SOURCE INFORMATION >>
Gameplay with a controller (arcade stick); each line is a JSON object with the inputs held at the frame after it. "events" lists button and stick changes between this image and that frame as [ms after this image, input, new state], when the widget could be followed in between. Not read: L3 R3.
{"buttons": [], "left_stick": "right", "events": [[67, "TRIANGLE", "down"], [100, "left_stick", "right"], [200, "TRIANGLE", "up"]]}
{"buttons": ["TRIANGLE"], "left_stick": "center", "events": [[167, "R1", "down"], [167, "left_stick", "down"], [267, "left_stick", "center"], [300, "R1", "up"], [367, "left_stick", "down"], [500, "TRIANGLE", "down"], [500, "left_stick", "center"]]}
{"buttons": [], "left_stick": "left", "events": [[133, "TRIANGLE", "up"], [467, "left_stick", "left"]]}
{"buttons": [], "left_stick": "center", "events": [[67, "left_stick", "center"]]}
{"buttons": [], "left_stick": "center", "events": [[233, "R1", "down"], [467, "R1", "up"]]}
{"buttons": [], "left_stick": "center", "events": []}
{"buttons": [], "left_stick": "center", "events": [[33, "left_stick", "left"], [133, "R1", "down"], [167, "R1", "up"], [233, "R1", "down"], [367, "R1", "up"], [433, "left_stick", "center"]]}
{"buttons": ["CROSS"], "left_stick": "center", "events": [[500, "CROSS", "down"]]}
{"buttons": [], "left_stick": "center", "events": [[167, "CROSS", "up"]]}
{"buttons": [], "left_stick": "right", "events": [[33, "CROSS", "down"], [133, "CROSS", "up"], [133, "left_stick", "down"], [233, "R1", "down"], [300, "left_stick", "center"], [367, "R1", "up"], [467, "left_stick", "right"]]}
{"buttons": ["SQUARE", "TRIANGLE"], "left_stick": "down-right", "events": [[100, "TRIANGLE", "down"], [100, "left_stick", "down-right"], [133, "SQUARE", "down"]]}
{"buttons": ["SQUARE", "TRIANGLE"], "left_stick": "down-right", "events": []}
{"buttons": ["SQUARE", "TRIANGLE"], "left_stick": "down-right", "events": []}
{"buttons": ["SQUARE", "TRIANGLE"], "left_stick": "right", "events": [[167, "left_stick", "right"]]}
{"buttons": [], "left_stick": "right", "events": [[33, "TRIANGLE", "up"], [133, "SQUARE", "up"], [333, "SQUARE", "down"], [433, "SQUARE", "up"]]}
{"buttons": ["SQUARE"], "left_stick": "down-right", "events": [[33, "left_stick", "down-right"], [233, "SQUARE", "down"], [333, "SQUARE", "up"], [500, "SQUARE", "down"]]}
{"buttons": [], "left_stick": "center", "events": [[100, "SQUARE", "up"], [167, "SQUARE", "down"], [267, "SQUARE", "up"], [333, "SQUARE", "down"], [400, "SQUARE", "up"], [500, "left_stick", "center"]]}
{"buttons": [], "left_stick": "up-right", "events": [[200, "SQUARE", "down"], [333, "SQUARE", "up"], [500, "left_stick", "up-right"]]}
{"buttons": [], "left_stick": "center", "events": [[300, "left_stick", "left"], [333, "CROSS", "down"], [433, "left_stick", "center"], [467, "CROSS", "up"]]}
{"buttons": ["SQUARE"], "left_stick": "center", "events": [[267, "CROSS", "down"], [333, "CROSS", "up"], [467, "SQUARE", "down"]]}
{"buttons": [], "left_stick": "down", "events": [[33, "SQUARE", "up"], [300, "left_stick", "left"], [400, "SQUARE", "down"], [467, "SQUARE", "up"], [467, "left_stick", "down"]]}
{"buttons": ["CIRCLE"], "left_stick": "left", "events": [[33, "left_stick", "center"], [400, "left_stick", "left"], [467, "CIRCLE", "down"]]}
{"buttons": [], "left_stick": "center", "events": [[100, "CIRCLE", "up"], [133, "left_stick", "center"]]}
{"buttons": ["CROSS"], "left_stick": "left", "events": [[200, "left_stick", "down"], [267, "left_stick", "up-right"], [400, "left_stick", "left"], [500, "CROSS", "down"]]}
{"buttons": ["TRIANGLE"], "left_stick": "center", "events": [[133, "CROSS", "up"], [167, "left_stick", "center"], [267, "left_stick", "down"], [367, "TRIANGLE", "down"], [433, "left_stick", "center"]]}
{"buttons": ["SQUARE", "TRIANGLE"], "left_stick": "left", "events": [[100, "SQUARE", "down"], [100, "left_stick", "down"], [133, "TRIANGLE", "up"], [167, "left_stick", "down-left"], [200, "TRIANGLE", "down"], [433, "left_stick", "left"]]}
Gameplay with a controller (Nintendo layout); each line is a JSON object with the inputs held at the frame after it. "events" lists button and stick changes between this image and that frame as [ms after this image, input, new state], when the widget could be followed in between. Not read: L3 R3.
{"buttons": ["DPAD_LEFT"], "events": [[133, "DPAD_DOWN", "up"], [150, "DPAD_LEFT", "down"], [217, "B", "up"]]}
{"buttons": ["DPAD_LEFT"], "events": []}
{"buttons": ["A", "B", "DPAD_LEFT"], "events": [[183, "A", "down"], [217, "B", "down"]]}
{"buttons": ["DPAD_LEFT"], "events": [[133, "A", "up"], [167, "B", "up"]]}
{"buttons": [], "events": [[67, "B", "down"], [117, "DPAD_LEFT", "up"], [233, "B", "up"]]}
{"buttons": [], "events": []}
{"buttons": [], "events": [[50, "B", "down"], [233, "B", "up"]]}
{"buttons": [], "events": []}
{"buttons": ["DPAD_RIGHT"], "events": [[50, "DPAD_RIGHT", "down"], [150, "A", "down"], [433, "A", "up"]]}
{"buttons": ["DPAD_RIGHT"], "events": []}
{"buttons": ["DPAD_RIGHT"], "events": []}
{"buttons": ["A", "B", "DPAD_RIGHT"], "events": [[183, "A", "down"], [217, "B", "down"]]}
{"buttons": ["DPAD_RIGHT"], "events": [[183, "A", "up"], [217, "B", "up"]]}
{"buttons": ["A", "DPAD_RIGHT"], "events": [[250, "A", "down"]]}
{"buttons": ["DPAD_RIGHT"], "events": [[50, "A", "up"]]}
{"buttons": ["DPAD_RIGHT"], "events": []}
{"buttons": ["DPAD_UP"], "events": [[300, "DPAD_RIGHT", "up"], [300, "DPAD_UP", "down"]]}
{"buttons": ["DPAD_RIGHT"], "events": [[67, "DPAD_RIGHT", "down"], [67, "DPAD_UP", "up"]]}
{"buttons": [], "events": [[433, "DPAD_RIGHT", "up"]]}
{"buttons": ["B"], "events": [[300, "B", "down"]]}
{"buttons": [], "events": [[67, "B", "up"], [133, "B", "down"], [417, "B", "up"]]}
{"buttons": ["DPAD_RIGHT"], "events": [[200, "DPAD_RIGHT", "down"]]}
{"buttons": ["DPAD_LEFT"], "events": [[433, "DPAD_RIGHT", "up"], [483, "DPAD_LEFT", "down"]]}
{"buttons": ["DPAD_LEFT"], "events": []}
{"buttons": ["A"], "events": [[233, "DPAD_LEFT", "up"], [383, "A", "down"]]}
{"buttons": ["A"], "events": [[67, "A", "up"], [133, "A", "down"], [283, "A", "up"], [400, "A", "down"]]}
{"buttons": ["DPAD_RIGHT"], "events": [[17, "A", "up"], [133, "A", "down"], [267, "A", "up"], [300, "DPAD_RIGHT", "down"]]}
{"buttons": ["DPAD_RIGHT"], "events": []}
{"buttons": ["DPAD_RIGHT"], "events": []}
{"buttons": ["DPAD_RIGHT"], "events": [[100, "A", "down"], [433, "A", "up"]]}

TASK OBJECTIVE >> Preserving every character, copy the records above out again.

RESPONSE AREA >>
Gameplay with a controller (arcade stick); each line is a JSON object with the inputs held at the frame after it. "events" lists button and stick changes between this image and that frame as [ms after this image, input, new state], when the widget could be followed in between. Not read: L3 R3.
{"buttons": [], "left_stick": "right", "events": [[67, "TRIANGLE", "down"], [100, "left_stick", "right"], [200, "TRIANGLE", "up"]]}
{"buttons": ["TRIANGLE"], "left_stick": "center", "events": [[167, "R1", "down"], [167, "left_stick", "down"], [267, "left_stick", "center"], [300, "R1", "up"], [367, "left_stick", "down"], [500, "TRIANGLE", "down"], [500, "left_stick", "center"]]}
{"buttons": [], "left_stick": "left", "events": [[133, "TRIANGLE", "up"], [467, "left_stick", "left"]]}
{"buttons": [], "left_stick": "center", "events": [[67, "left_stick", "center"]]}
{"buttons": [], "left_stick": "center", "events": [[233, "R1", "down"], [467, "R1", "up"]]}
{"buttons": [], "left_stick": "center", "events": []}
{"buttons": [], "left_stick": "center", "events": [[33, "left_stick", "left"], [133, "R1", "down"], [167, "R1", "up"], [233, "R1", "down"], [367, "R1", "up"], [433, "left_stick", "center"]]}
{"buttons": ["CROSS"], "left_stick": "center", "events": [[500, "CROSS", "down"]]}
{"buttons": [], "left_stick": "center", "events": [[167, "CROSS", "up"]]}
{"buttons": [], "left_stick": "right", "events": [[33, "CROSS", "down"], [133, "CROSS", "up"], [133, "left_stick", "down"], [233, "R1", "down"], [300, "left_stick", "center"], [367, "R1", "up"], [467, "left_stick", "right"]]}
{"buttons": ["SQUARE", "TRIANGLE"], "left_stick": "down-right", "events": [[100, "TRIANGLE", "down"], [100, "left_stick", "down-right"], [133, "SQUARE", "down"]]}
{"buttons": ["SQUARE", "TRIANGLE"], "left_stick": "down-right", "events": []}
{"buttons": ["SQUARE", "TRIANGLE"], "left_stick": "down-right", "events": []}
{"buttons": ["SQUARE", "TRIANGLE"], "left_stick": "right", "events": [[167, "left_stick", "right"]]}
{"buttons": [], "left_stick": "right", "events": [[33, "TRIANGLE", "up"], [133, "SQUARE", "up"], [333, "SQUARE", "down"], [433, "SQUARE", "up"]]}
{"buttons": ["SQUARE"], "left_stick": "down-right", "events": [[33, "left_stick", "down-right"], [233, "SQUARE", "down"], [333, "SQUARE", "up"], [500, "SQUARE", "down"]]}
{"buttons": [], "left_stick": "center", "events": [[100, "SQUARE", "up"], [167, "SQUARE", "down"], [267, "SQUARE", "up"], [333, "SQUARE", "down"], [400, "SQUARE", "up"], [500, "left_stick", "center"]]}
{"buttons": [], "left_stick": "up-right", "events": [[200, "SQUARE", "down"], [333, "SQUARE", "up"], [500, "left_stick", "up-right"]]}
{"buttons": [], "left_stick": "center", "events": [[300, "left_stick", "left"], [333, "CROSS", "down"], [433, "left_stick", "center"], [467, "CROSS", "up"]]}
{"buttons": ["SQUARE"], "left_stick": "center", "events": [[267, "CROSS", "down"], [333, "CROSS", "up"], [467, "SQUARE", "down"]]}
{"buttons": [], "left_stick": "down", "events": [[33, "SQUARE", "up"], [300, "left_stick", "left"], [400, "SQUARE", "down"], [467, "SQUARE", "up"], [467, "left_stick", "down"]]}
{"buttons": ["CIRCLE"], "left_stick": "left", "events": [[33, "left_stick", "center"], [400, "left_stick", "left"], [467, "CIRCLE", "down"]]}
{"buttons": [], "left_stick": "center", "events": [[100, "CIRCLE", "up"], [133, "left_stick", "center"]]}
{"buttons": ["CROSS"], "left_stick": "left", "events": [[200, "left_stick", "down"], [267, "left_stick", "up-right"], [400, "left_stick", "left"], [500, "CROSS", "down"]]}
{"buttons": ["TRIANGLE"], "left_stick": "center", "events": [[133, "CROSS", "up"], [167, "left_stick", "center"], [267, "left_stick", "down"], [367, "TRIANGLE", "down"], [433, "left_stick", "center"]]}
{"buttons": ["SQUARE", "TRIANGLE"], "left_stick": "left", "events": [[100, "SQUARE", "down"], [100, "left_stick", "down"], [133, "TRIANGLE", "up"], [167, "left_stick", "down-left"], [200, "TRIANGLE", "down"], [433, "left_stick", "left"]]}
Gameplay with a controller (Nintendo layout); each line is a JSON object with the inputs held at the frame after it. "events" lists button and stick changes between this image and that frame as [ms after this image, input, new state], when the widget could be followed in between. Not read: L3 R3.
{"buttons": ["DPAD_LEFT"], "events": [[133, "DPAD_DOWN", "up"], [150, "DPAD_LEFT", "down"], [217, "B", "up"]]}
{"buttons": ["DPAD_LEFT"], "events": []}
{"buttons": ["A", "B", "DPAD_LEFT"], "events": [[183, "A", "down"], [217, "B", "down"]]}
{"buttons": ["DPAD_LEFT"], "events": [[133, "A", "up"], [167, "B", "up"]]}
{"buttons": [], "events": [[67, "B", "down"], [117, "DPAD_LEFT", "up"], [233, "B", "up"]]}
{"buttons": [], "events": []}
{"buttons": [], "events": [[50, "B", "down"], [233, "B", "up"]]}
{"buttons": [], "events": []}
{"buttons": ["DPAD_RIGHT"], "events": [[50, "DPAD_RIGHT", "down"], [150, "A", "down"], [433, "A", "up"]]}
{"buttons": ["DPAD_RIGHT"], "events": []}
{"buttons": ["DPAD_RIGHT"], "events": []}
{"buttons": ["A", "B", "DPAD_RIGHT"], "events": [[183, "A", "down"], [217, "B", "down"]]}
{"buttons": ["DPAD_RIGHT"], "events": [[183, "A", "up"], [217, "B", "up"]]}
{"buttons": ["A", "DPAD_RIGHT"], "events": [[250, "A", "down"]]}
{"buttons": ["DPAD_RIGHT"], "events": [[50, "A", "up"]]}
{"buttons": ["DPAD_RIGHT"], "events": []}
{"buttons": ["DPAD_UP"], "events": [[300, "DPAD_RIGHT", "up"], [300, "DPAD_UP", "down"]]}
{"buttons": ["DPAD_RIGHT"], "events": [[67, "DPAD_RIGHT", "down"], [67, "DPAD_UP", "up"]]}
{"buttons": [], "events": [[433, "DPAD_RIGHT", "up"]]}
{"buttons": ["B"], "events": [[300, "B", "down"]]}
{"buttons": [], "events": [[67, "B", "up"], [133, "B", "down"], [417, "B", "up"]]}
{"buttons": ["DPAD_RIGHT"], "events": [[200, "DPAD_RIGHT", "down"]]}
{"buttons": ["DPAD_LEFT"], "events": [[433, "DPAD_RIGHT", "up"], [483, "DPAD_LEFT", "down"]]}
{"buttons": ["DPAD_LEFT"], "events": []}
{"buttons": ["A"], "events": [[233, "DPAD_LEFT", "up"], [383, "A", "down"]]}
{"buttons": ["A"], "events": [[67, "A", "up"], [133, "A", "down"], [283, "A", "up"], [400, "A", "down"]]}
{"buttons": ["DPAD_RIGHT"], "events": [[17, "A", "up"], [133, "A", "down"], [267, "A", "up"], [300, "DPAD_RIGHT", "down"]]}
{"buttons": ["DPAD_RIGHT"], "events": []}
{"buttons": ["DPAD_RIGHT"], "events": []}
{"buttons": ["DPAD_RIGHT"], "events": [[100, "A", "down"], [433, "A", "up"]]}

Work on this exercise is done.